Italian Espresso coffee: UNESCO Heritage nomination
Not surprising news. After the Unesco recognition of Neapolitan pizza art in 2017, it's now the turn of coffee. Traditional Italian Espresso: these are the three terms that define the product that is nominated for Intangible Heritage of Humanity, a proposal officially presented on December 2, 2019 at the Italian Chamber of Deputies. The initiative was promoted by the Consortium for the Protection of Traditional Italian Espresso Coffee to to bring value to the Italian excellence, "whose originality and peculiarity must be preserved", as stated by the Hon. Maria Chiara Gadda, spearheding the Italia Viva Agriculture Committee in the Chamber.
Espresso coffee: UNESCO Heritage: an Italian story
Coffee, as Gadda recalled, "is sociality, a ritual that has now also crossed national borders". The reasons behind the candidacy are quite clear: to underline once again how much coffee is a transversal beverage, but deeply rooted in the Italian culture. And it's no surprise: the espresso machine was invented in Turin, Italy, patented by Angelo Moriondo in 1884, which revolutionized the way of serving the beverage, giving baristas the opportunity to produce many cups in series. Luigi Bezzera, Desiderio Pavoni, Pier Teresio Arduino and Achille Gaggia contributed to the spreading of espresso: innovators who made significant changes, thus electing Italian-style coffee famous throughout the world.
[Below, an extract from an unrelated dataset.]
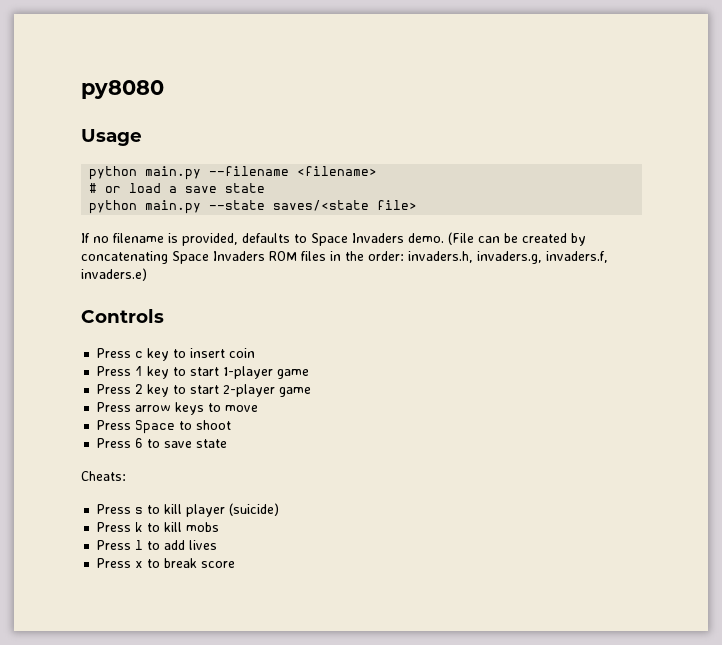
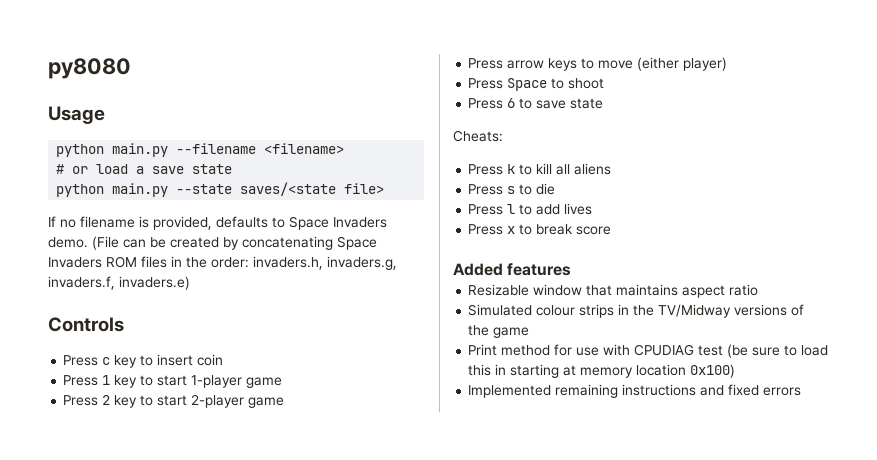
(259, 408) none -> [637,57,728,71] (either player)
[135,503,280,517] [96,522,220,532] s to kill player (suicide) // Press k to kill mobs -> [507,163,612,175] [468,183,556,195] k to kill all aliens // Press s to die
(236, 564) none -> [453,263,572,276] [468,284,759,298] [468,304,805,318] [468,325,530,338] [468,344,829,358] [468,364,736,378] [468,384,802,398] // Added features // Resizable window that maintains aspect ratio // Simulated colour strips in the TV/Midway versions of the game // Print method for use with CPUDIAG test (be sure to load this in starting at memory location 0x100) // Implemented remaining instructions and fixed errors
Italian coffee after the invention of the espresso machine
Let's backtrack to understand what happened next. Italians had to wait until post-WWII for espresso to travel beyond national borders, beginning a phase of unstoppable growth. And what about in Italy? Until the 1980s, coffee bars were family-run businesses: baristas transmitted techniques and knowledge from generation to generation. After the early 90s, however, the barista's job began to gradually lose value: many young people opened coffee bars driven by purely profit reasons, becoming less and less attentive to the raw material. Meanwhile, in Europe, a different mentality was consolidating, which pointed to quality and correct maintenance of the equipment, precisely the very values introduced by Arduino and the others, the same that had made Italy win the supremacy of coffee excellence in the world.
Coffee in Italy today
The rest is history: as we have been repeated in recent years, in foreign countries the coffee scene has evolved, embracing alternative extraction techniques, meditation beverages beyond espresso, but above all focusing on careful and obsessive attention to the raw material and its processing, from harvesting to roasting. For example, specialty coffee has spread, made with superior quality beans boasting ample and elegant aromatic characteristics, a more pronounced acidity, a lighter body, less round, refined and complex. Beverages that are sweeter and more acidic, lacking that bitter component that permeates most of the espresso served at Italian bars, made from lighter beans, 100% Arabica. Contrary to what normally happens here in Italy.
Italian espresso coffee, past and future
This, of course, has not prevented small and large roasters, baristas and enthusiasts from offering a new way of drinking and conceiving coffee: as a beverage to be sipped and savoured calmly, and no longer as a gesture to be repeated mechanically. As an agricultural product (coffee is a tropical fruit, even if we never think about it that way), it is the result of the labour of farmers and gatherers who are often underpaid in the countries of origin: raw material that needs care and work, and that cannot continue to be sold at the coffee bar for 1 Euro or even less, but which must to the contrary be offered at an appropriate price. A speciality to be enjoyed free from the bridles of an alleged tradition, from the legacies of the past, from the habits of the past that are now outdated. Opening up to the new, discovering what is different, approaching the cup with curiosity and, above all, a good dose of humility.
True, espresso is Italian history and traditions must be preserved, but they cannot––they must not––become a cage. Italian coffee must once again become an excellence not only of our past, but also of the present and, above all, of our future. Only then becoming also Intangible Heritage of Humanity.